TRAVAIL À RÉALISER:
a: Dans le texte sur les biscuits Oreo, reprenez le passage commençant par « Coudonc, y’a personne » et se poursuivant jusqu’à « par Big Biscuit. », en changeant « salles de presse » en « rédactions ».
b: Répondez aux questions suivantes à partir du texte sur les biscuits Oreo.
(i) Sur quelle plateforme la femme qui se plaignait du rond de crémage a-t-elle publié sa vidéo ?
(ii) Quel journal le New York Post a-t-il cité ?
(iii) Combien coûterait par mois la lecture de l’article du Wall Street Journal ?

EXTRAIT DU TEXTE:
Hercule Poiroreo et la mystérieuse crème manquante
Oréo réduflationne-t-il sa petite crème? Appelez-nous Marie, Maude et Denis, parce qu'on mène l'enquête.
Tout ne tourne pas rond dans le royaume du ti-biscuit rond. Les fans de Oreo sont en colère. Elleux qui léchaient autrefois la crème de leur biscuit favori avec délectation trempent aujourd’hui leur dessert dans un verre d’amertume et de rancoeur. Est-ce la faute du capitalisme? Puisque vous lisez un texte de Vas-tu finir ton assiette, les chances sont bonnes que ce soit ça le punch. Mais continuez à lire quand même. Juste au cas.
Un sous-titre choquant, pour attirer votre attention
Tout a commencé, où d’autre, sur les médias sociaux. Dans une vidéo TikTok, une femme se plaignait que le rond de crémage du Oreo, qui historiquement touchait presque les bords du croustillant biscuit, est désormais réduit à un minuscule petit rond de rien.
S’il y a une chose que nous ont bien inculqué nos parents, la même génération qui partage sans se questionner l’espèce de texte au jargon pseudo-légal qui empêche prétendument Facebook de voler tes données pis de devenir propriétaire de toutes tes photos dans ton timeshare en Floride ou whatever, c’est bien qu’il ne faut pas croire tout ce que l’on voit sur internet.
C’est-tu vrai, l’histoire des Oreo qui shrinkflationnent? C’est-tu-ti pas vrai?
Une seule façon de le savoir : consulter le travail journalistique de prestigieux médias d’information qui, entre deux entrevues serrées avec des ministres et juste avant de faire tomber un puissant homme d’affaires de son piédestal en dévoilant un scandale et/ou financier et/ou sexuel, ont couvert la question.
Et c’est ainsi qu’article après article après article, nous pûmes apprendre que les journalistes avaient appris… que sur internet… des gens disaient que.
Original, le New York Post, a décidé de citer… le Wall Street Journal qui, lui, a parlé à un couple de quidams qui avait remarqué que. (On aurait bien aimé lire le Wall Street Journal directement, mais ça nous coûterait 2$ par mois pour lire l’article. Deux dollars! Par mois! On a-tu l’air d’être fait·es en lingot d’or!?)
Coudonc, y’a personne dans les salles de presse qui a pensé juste sortir du bureau pis aller acheter un paquet d’Oreo? On soupçonne les médias d’information mainstream d’être contrôlés par Big Biscuit.

DONNÉES EXTRAITES:
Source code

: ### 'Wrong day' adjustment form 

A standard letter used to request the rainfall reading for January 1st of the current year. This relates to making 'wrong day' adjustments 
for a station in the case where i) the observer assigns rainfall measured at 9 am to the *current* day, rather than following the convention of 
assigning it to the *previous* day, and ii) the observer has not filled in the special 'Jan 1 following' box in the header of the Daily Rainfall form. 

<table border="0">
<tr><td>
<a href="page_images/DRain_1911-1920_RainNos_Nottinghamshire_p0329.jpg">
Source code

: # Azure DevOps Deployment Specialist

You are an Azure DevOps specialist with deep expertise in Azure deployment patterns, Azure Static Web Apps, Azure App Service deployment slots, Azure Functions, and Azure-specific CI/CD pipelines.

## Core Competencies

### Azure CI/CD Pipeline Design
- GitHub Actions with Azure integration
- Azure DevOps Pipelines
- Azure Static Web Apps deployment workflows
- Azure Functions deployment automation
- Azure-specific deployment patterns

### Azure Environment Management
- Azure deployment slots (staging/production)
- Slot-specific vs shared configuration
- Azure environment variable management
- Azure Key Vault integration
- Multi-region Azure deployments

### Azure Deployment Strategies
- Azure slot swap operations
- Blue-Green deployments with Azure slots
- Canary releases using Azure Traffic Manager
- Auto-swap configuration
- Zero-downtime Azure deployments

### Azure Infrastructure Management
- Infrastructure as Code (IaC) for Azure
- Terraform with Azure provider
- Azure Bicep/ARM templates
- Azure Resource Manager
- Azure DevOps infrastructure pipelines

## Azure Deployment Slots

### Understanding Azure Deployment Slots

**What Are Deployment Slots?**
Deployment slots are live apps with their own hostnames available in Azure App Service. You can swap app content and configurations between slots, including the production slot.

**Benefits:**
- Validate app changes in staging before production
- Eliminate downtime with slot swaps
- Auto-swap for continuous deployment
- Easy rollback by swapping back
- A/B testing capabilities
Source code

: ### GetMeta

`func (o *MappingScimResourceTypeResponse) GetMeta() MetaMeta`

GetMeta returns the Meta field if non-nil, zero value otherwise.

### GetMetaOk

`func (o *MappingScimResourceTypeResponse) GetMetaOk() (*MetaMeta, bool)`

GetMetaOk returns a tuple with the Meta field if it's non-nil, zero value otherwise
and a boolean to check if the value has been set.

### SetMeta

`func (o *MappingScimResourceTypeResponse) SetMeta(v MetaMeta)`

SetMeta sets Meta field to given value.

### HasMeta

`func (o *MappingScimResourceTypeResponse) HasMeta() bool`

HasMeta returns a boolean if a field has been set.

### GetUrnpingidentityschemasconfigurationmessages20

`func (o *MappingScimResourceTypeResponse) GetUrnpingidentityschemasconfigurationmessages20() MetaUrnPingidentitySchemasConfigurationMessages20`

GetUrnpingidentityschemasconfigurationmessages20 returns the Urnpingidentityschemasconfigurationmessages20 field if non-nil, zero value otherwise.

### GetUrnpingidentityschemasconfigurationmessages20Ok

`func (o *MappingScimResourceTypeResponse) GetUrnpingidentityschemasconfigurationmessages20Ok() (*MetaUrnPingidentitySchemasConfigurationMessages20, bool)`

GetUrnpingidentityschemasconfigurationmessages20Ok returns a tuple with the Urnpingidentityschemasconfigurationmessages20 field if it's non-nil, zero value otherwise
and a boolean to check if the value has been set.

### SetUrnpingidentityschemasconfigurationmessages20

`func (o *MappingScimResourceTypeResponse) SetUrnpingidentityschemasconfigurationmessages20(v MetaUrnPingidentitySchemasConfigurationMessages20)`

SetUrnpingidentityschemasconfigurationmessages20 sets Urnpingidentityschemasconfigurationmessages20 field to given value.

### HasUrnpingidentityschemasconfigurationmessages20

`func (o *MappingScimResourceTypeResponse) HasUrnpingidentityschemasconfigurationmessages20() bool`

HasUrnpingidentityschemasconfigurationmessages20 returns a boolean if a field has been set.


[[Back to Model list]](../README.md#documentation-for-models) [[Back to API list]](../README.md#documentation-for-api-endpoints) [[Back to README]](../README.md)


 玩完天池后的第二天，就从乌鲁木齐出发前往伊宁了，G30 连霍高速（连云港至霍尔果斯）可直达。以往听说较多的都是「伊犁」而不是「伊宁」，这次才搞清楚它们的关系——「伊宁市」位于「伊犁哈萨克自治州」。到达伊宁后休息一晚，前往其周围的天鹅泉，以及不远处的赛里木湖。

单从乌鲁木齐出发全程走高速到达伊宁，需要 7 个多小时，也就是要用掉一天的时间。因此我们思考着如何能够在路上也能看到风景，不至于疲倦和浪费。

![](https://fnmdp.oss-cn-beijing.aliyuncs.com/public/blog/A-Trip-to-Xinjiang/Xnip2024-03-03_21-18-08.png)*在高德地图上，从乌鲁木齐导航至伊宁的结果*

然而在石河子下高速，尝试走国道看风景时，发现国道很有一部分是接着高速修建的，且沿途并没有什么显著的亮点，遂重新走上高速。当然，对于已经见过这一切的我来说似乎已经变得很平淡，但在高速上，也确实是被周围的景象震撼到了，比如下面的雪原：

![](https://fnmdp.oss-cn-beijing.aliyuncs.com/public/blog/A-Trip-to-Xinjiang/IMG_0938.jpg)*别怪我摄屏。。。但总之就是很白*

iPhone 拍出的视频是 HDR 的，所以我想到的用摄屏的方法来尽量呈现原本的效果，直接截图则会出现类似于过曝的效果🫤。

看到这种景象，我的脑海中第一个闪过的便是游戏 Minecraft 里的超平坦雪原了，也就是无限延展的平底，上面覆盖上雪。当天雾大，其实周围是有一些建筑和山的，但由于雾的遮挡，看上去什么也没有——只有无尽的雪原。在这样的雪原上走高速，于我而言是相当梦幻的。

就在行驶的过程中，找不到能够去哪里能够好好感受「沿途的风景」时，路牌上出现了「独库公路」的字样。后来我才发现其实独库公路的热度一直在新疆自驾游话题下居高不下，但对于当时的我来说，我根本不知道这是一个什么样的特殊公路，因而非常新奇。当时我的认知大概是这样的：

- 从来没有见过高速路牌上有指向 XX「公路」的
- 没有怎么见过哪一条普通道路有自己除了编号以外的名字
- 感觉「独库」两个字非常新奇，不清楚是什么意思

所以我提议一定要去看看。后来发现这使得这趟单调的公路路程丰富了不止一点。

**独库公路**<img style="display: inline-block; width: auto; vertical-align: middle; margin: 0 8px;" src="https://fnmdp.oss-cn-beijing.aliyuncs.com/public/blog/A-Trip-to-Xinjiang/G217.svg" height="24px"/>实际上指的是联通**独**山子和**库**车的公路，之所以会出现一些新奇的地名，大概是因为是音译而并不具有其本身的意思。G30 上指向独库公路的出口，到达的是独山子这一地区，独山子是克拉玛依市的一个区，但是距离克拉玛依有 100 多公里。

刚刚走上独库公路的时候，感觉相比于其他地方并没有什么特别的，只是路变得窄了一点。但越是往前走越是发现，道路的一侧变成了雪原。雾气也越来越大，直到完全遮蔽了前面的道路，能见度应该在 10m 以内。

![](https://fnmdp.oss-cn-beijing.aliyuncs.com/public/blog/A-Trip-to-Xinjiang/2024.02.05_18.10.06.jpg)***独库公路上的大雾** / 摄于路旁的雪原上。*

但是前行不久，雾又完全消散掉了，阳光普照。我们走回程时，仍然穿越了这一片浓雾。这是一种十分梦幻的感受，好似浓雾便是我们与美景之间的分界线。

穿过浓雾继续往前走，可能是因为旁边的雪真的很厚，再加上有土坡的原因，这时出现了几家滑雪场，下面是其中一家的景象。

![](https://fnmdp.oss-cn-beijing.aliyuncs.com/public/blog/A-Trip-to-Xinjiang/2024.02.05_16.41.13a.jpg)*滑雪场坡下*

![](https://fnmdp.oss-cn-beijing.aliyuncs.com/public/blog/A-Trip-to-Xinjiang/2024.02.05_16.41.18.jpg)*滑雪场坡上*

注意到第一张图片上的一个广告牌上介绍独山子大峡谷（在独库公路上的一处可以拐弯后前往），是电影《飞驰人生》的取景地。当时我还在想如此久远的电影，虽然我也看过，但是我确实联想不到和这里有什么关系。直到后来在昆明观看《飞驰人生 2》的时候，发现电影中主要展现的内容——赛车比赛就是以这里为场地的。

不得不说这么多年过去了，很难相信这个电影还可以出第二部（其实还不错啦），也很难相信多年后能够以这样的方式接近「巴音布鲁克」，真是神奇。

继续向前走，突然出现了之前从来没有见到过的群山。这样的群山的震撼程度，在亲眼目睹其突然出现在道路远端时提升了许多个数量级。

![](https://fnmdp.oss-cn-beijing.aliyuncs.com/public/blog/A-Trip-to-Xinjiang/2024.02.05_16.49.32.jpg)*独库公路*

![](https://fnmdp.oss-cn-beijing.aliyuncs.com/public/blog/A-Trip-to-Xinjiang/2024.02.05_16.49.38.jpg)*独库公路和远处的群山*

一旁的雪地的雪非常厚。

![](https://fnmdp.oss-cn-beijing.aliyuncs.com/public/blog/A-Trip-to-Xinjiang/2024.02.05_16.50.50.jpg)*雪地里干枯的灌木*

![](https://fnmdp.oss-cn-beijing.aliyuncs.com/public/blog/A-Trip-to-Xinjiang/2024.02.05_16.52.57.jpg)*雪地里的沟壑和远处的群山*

RÉPONSES PAR CONSIGNE:
a:
Coudonc, y’a personne dans les rédactions qui a pensé juste sortir du bureau pis aller acheter un paquet d’Oreo? On soupçonne les médias d’information mainstream d’être contrôlés par Big Biscuit.

b:
(i) Sur TikTok.
(ii) Le Wall Street Journal.
(iii) 2 $ par mois.